Task item
Would you copy all lines in the data that contain the word "сети"?

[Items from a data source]
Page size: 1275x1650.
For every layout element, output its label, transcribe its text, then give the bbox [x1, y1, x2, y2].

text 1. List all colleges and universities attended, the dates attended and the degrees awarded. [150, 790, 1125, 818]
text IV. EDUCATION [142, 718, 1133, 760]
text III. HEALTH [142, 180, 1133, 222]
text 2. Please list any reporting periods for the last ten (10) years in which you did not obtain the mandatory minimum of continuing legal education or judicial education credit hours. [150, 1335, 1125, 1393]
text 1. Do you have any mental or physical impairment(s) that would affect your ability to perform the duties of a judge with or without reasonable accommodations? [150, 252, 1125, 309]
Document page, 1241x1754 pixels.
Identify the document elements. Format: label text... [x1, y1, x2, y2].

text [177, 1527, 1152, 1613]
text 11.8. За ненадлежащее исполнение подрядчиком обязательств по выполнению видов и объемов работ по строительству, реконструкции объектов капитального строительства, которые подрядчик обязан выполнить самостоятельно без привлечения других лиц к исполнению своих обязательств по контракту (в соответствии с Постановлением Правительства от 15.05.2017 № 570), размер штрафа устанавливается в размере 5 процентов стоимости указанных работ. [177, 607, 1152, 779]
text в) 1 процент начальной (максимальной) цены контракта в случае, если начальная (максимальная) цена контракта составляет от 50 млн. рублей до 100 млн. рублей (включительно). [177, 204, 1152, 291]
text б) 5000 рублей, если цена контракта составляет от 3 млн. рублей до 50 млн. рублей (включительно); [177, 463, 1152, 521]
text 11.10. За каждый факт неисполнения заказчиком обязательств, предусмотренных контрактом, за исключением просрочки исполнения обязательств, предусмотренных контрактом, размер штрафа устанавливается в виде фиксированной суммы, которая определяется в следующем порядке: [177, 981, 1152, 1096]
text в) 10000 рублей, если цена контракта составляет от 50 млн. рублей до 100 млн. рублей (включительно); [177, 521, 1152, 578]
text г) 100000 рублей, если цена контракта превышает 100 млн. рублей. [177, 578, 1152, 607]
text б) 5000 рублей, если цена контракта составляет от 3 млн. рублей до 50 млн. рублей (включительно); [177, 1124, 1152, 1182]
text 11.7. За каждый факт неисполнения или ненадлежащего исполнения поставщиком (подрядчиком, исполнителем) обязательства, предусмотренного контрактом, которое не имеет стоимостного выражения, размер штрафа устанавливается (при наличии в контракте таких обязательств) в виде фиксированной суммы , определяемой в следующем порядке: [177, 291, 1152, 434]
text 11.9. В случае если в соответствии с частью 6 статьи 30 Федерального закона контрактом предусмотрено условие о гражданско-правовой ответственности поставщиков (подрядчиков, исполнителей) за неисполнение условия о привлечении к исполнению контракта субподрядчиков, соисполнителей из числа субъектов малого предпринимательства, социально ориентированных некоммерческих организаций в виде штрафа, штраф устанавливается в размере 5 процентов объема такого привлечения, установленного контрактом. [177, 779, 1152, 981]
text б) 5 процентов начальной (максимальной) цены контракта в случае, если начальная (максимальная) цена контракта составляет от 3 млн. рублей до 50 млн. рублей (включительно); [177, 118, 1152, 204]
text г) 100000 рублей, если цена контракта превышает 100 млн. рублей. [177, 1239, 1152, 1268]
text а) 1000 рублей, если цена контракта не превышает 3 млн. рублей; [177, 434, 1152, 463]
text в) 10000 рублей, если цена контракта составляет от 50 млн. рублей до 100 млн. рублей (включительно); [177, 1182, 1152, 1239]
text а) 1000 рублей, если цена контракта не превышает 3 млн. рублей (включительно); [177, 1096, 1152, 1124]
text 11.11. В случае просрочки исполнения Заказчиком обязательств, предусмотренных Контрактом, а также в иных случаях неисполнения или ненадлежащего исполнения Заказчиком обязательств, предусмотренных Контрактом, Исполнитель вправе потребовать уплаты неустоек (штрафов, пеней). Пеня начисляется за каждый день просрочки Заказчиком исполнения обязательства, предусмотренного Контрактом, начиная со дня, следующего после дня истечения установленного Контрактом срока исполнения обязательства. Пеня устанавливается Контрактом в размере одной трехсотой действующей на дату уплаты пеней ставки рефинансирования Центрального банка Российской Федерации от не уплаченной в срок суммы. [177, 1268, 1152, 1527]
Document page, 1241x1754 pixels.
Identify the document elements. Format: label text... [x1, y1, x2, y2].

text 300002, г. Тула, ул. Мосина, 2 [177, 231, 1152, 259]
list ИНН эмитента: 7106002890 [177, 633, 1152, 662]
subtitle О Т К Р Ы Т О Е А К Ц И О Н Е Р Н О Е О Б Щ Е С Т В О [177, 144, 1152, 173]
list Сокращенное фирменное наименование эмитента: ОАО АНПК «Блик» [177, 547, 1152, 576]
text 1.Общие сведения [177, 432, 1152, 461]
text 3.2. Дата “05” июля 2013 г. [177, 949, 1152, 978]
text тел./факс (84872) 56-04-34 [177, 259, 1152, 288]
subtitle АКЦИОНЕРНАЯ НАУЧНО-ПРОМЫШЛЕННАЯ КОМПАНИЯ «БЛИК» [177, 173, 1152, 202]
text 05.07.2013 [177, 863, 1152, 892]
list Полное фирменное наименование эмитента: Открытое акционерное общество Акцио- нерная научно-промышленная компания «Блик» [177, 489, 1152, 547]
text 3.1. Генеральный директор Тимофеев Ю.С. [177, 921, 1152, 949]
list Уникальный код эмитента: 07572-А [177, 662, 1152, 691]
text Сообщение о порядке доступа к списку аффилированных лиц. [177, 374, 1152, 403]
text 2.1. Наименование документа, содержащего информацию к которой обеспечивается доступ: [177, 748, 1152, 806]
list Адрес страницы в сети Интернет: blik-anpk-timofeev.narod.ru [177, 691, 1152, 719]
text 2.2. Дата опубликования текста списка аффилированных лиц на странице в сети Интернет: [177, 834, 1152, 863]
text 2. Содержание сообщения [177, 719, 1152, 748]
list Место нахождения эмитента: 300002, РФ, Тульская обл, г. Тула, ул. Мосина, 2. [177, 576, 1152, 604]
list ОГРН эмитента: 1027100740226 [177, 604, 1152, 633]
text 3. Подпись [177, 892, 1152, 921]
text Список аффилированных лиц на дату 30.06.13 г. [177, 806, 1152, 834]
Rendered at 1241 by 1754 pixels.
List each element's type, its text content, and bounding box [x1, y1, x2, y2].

Solution for this exercise
list Адрес страницы в сети Интернет: blik-anpk-timofeev.narod.ru [177, 691, 1152, 719]
text 2.2. Дата опубликования текста списка аффилированных лиц на странице в сети Интернет: [177, 834, 1152, 863]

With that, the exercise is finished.